* _Information shown_:
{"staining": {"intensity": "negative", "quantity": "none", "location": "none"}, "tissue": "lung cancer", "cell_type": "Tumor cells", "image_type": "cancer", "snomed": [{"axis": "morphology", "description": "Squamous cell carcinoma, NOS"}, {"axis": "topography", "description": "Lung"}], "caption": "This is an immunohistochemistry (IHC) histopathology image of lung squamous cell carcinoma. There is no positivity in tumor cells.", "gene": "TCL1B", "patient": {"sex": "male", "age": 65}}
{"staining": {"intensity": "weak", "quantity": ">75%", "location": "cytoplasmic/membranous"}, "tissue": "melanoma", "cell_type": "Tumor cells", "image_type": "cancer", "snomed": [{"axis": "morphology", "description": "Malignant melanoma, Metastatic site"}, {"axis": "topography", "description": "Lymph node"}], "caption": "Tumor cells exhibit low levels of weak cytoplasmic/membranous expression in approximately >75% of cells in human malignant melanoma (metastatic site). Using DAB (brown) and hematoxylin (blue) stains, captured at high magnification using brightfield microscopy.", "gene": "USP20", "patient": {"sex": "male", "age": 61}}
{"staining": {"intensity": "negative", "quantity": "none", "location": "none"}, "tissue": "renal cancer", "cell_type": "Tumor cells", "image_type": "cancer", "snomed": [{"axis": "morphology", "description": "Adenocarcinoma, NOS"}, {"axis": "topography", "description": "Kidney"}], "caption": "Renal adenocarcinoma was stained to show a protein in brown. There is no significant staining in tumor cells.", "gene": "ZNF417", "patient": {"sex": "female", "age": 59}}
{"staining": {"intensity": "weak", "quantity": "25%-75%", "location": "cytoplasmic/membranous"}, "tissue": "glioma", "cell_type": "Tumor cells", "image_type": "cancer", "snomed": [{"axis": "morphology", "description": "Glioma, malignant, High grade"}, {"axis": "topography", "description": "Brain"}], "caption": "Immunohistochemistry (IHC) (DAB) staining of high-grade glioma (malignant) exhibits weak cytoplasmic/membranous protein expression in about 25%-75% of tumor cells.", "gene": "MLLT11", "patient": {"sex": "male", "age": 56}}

* _What needs to be done_:
Everything in the listing above should be restated exactly.

* _Result of this task_:
{"staining": {"intensity": "negative", "quantity": "none", "location": "none"}, "tissue": "lung cancer", "cell_type": "Tumor cells", "image_type": "cancer", "snomed": [{"axis": "morphology", "description": "Squamous cell carcinoma, NOS"}, {"axis": "topography", "description": "Lung"}], "caption": "This is an immunohistochemistry (IHC) histopathology image of lung squamous cell carcinoma. There is no positivity in tumor cells.", "gene": "TCL1B", "patient": {"sex": "male", "age": 65}}
{"staining": {"intensity": "weak", "quantity": ">75%", "location": "cytoplasmic/membranous"}, "tissue": "melanoma", "cell_type": "Tumor cells", "image_type": "cancer", "snomed": [{"axis": "morphology", "description": "Malignant melanoma, Metastatic site"}, {"axis": "topography", "description": "Lymph node"}], "caption": "Tumor cells exhibit low levels of weak cytoplasmic/membranous expression in approximately >75% of cells in human malignant melanoma (metastatic site). Using DAB (brown) and hematoxylin (blue) stains, captured at high magnification using brightfield microscopy.", "gene": "USP20", "patient": {"sex": "male", "age": 61}}
{"staining": {"intensity": "negative", "quantity": "none", "location": "none"}, "tissue": "renal cancer", "cell_type": "Tumor cells", "image_type": "cancer", "snomed": [{"axis": "morphology", "description": "Adenocarcinoma, NOS"}, {"axis": "topography", "description": "Kidney"}], "caption": "Renal adenocarcinoma was stained to show a protein in brown. There is no significant staining in tumor cells.", "gene": "ZNF417", "patient": {"sex": "female", "age": 59}}
{"staining": {"intensity": "weak", "quantity": "25%-75%", "location": "cytoplasmic/membranous"}, "tissue": "glioma", "cell_type": "Tumor cells", "image_type": "cancer", "snomed": [{"axis": "morphology", "description": "Glioma, malignant, High grade"}, {"axis": "topography", "description": "Brain"}], "caption": "Immunohistochemistry (IHC) (DAB) staining of high-grade glioma (malignant) exhibits weak cytoplasmic/membranous protein expression in about 25%-75% of tumor cells.", "gene": "MLLT11", "patient": {"sex": "male", "age": 56}}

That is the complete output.